As I watched it all happen, I remembered feeling a sense of calm come over me in that moment. I knew I would die, and I was okay with it, if that meant everyone else was safe. Then, everything slowed down as we watched it go on at half-speed.
Ether-Portend said, “There we are, Contra. In my final moments. I must say, youdidcatch me by surprise, and I was rarely surprised.”
“Um, thank you?”
She cackled again. “It is a good life when you can still be surprised. If you know everything that is coming, life gets dull. Thank you for that.”
“You’re welcome?”
She smiled down at me, but it receded quickly. “I was only there to kill you because of what you are to my people. You are our nightmare, our bogeyman. The thing that goes bump in the night. The contra, a word so fraught with dire meaning that for centuries, conduits only whispered it.”
I shook my head. “I never wanted to be your enemy, Portend.”
“And yet, you were,” she said simply. “I could not save my people from you. You could not stop being what you are. We were meant to come to a crossroads. Neither of us could have prevented such a thing from transpiring.”
She quieted down as battlefield-me slashed my own throat to bring her knife backward and shove it into her. “That was a fine move. Courageous and absurd, but fine, nonetheless. You were ready to sacrifice yourself for your companions and their families and crew. That is why you succeeded, Sarah. Not because you are the contra—that only gives you powers. You succeeded over me because of who you are. You will continue to succeed if you remember your powers are merely tools. You must learn to wield them correctly.”

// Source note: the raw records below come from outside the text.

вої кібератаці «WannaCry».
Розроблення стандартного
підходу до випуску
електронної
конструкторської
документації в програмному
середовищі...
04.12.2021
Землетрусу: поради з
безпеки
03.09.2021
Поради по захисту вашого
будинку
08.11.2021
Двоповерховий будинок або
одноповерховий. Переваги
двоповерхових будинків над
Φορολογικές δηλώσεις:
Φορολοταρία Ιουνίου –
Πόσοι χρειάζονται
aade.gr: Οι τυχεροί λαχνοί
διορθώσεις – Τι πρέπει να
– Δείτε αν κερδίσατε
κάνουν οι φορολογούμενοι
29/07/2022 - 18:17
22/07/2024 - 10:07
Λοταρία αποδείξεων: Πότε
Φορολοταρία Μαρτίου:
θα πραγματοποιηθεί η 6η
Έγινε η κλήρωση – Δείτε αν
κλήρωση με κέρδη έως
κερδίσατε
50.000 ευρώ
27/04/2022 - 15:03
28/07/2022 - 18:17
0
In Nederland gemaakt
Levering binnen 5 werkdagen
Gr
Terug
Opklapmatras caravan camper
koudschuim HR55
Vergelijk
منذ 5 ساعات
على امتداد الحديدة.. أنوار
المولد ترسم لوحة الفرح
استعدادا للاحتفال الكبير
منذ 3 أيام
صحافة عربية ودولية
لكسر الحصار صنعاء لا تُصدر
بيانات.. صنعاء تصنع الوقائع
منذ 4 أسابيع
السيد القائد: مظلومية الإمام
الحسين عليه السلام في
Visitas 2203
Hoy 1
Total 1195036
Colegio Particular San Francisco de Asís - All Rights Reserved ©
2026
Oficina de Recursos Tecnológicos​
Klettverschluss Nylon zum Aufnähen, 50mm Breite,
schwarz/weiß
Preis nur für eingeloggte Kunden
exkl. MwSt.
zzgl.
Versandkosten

Watching myself stab her was hard. I remembered the texture of her ghostly body, the way certain parts gave easily to the knife, while others fought it. I drove the blade into her as hard as I could—up to the hilt—and her ghost flowed over my hand. Visceral, yet mystical. A horror.
“I’m nothing special, Portend. I know you think I’m some scary thing, but I’m just me.”

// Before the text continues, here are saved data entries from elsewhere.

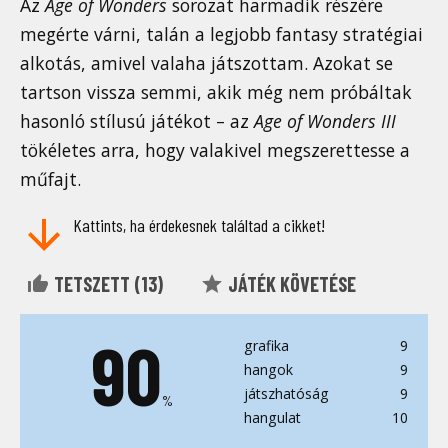
Az
Age of Wonders
sorozat harmadik részére
megérte várni, talán a legjobb fantasy stratégiai
alkotás, amivel valaha játszottam. Azokat se
tartson vissza semmi, akik még nem próbáltak
hasonló stílusú játékot – az
Age of Wonders III
tökéletes arra, hogy valakivel megszerettesse a
műfajt.
Kattints, ha érdekesnek találtad a cikket!
TETSZETT (
13
)
JÁTÉK KÖVETÉSE
90
grafika
9
hangok
9
játszhatóság
9
%
hangulat
10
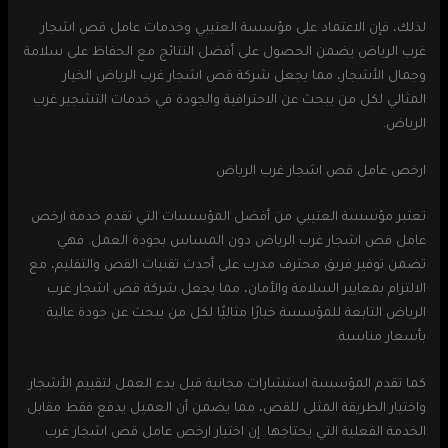
لذلك، فإن الاعتماد على مؤسسة العتيبي وخدمات عامل قص اشجار
غرب الرياض يضمن الحصول على أفضل النتائج مع الحفاظ على سلامة
وجمال الأشجار، مما يجعل شركة قص اشجار غرب الرياض الخيار
المثالي لكل من يبحث عن الاحترافية والجودة في خدمات التشجير غرب
الرياض.
ارخص عامل قص اشجار غرب الرياض
تعتبر مؤسسة العتيبي من أفضل المؤسسات التي تقدم خدمة ارخص
عامل قص اشجار غرب الرياض دون المساس بجودة العمل. فهي
تضمن توفير فريق محترف مدرب على أحدث تقنيات القص والتقليم، مع
الالتزام بمعايير السلامة والأمان، مما يجعل شركة قص اشجار غرب
الرياض التابعة للمؤسسة خيارًا مثاليًا لكل من يبحث عن جودة عالية
بأسعار مناسبة.
كما تقدم المؤسسة استشارات مجانية قبل بدء العمل لتقييم الأشجار
واختيار الطريقة المثلى للقص، مما يضمن أن العميل يدفع فقط مقابل
الخدمة الفعلية التي يحتاجها. إن اختيار ارخص عامل قص اشجار غرب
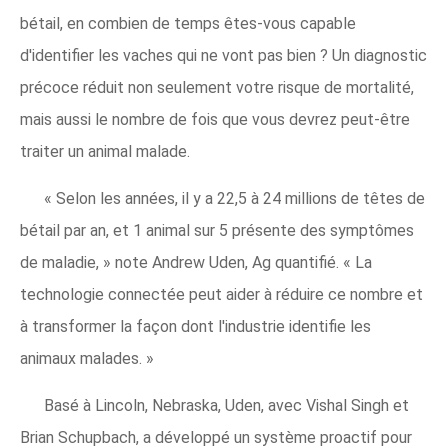
bétail, en combien de temps êtes-vous capable
d'identifier les vaches qui ne vont pas bien ? Un diagnostic
précoce réduit non seulement votre risque de mortalité,
mais aussi le nombre de fois que vous devrez peut-être
traiter un animal malade.
« Selon les années, il y a 22,5 à 24 millions de têtes de
bétail par an, et 1 animal sur 5 présente des symptômes
de maladie, » note Andrew Uden, Ag quantifié. « La
technologie connectée peut aider à réduire ce nombre et
à transformer la façon dont l'industrie identifie les
animaux malades. »
Basé à Lincoln, Nebraska, Uden, avec Vishal Singh et
Brian Schupbach, a développé un système proactif pour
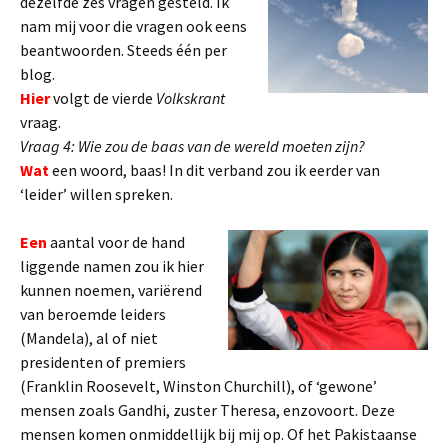
dezelfde zes vragen gesteld. Ik
nam mij voor die vragen ook eens
beantwoorden. Steeds één per
blog.
Hier
volgt de vierde
Volkskrant
vraag.
Vraag 4:
Wie zou de baas van de wereld moeten zijn?
Wat
een woord, baas! In dit verband zou ik eerder van
‘leider’ willen spreken.
Een
aantal voor de hand
liggende namen zou ik hier
kunnen noemen, variërend
van beroemde leiders
(Mandela), al of niet
presidenten of premiers
(Franklin Roosevelt, Winston Churchill), of ‘gewone’
mensen zoals Gandhi, zuster Theresa, enzovoort. Deze
mensen komen onmiddellijk bij mij op. Of het Pakistaanse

“You sound guilty. Tell me, Sarah. Do you regret killing me?”
Battlefield-Deacon ran to me, crying. Then he grabbed my body, holding my throat to stop the blood from flowing, and screamed for help. It wounded me to see him so scared. But knowing that the threat was over—mostly—had given me peace. I watched myself smile as I knew the end had come for me, too.
I took a breath and said, “I kept my people safe. No, Portend. I don’t regret killing you.”
She turned to face me, and her dimming eyes locked on me. “I knew I would face you one day, Contra. The last Mother had told me about you. One day, you will face possession and on that day, you must choose wisely, or you will lose everything you love.”
Her words confused me. “But I’m united—how can I be possessed, if I’m united?”
She clapped her hands and a burst of purple light overwhelmed me. Portend vanished and I was surrounded by only the purple light. It surged through my body like knives, flexing my muscles, contorting me, shaking me. I couldn’t breathe or speak or think or do anything, aside from being taken by the energy of the purple light.
But it was over in a flash.
My body surged with a new sensation—something like goosebumps, but beneath my skin. Every part of me felt different. Stronger. Better. Aroused. Sparks of purple glowed in my vision and as my eyes tried to focus again, my hearing gradually came back, too.
“…alive?”
“I don’t know!” Deacon shouted over me.
Jac was near my face, while my chest hurt. He came close to my mouth, and my chest stopped hurting so much. When he put his lips on mine, he blew air into my mouth.
They’re doing CPR?
I hooked my arm around Jac and turned it into a kiss. But he froze in panic. “What the fuck?”
Deacon gasped, his eyes wild with fear. “Are you okay?”
I smiled up at him—he had been my chest compressions provider. “I am.”
Omen breathed a sigh of relief. “Thank the gods, you’re—”
“Omen, thank you for your concern,” I cut her off, as another hot rush of desire flooded my being. “But I’m gonna need you to leave right now. I need some time with my men.”
Her eyes widened in understanding. “Of course, Mother Sarah.”
“Just Sarah,” I corrected her. “Still.”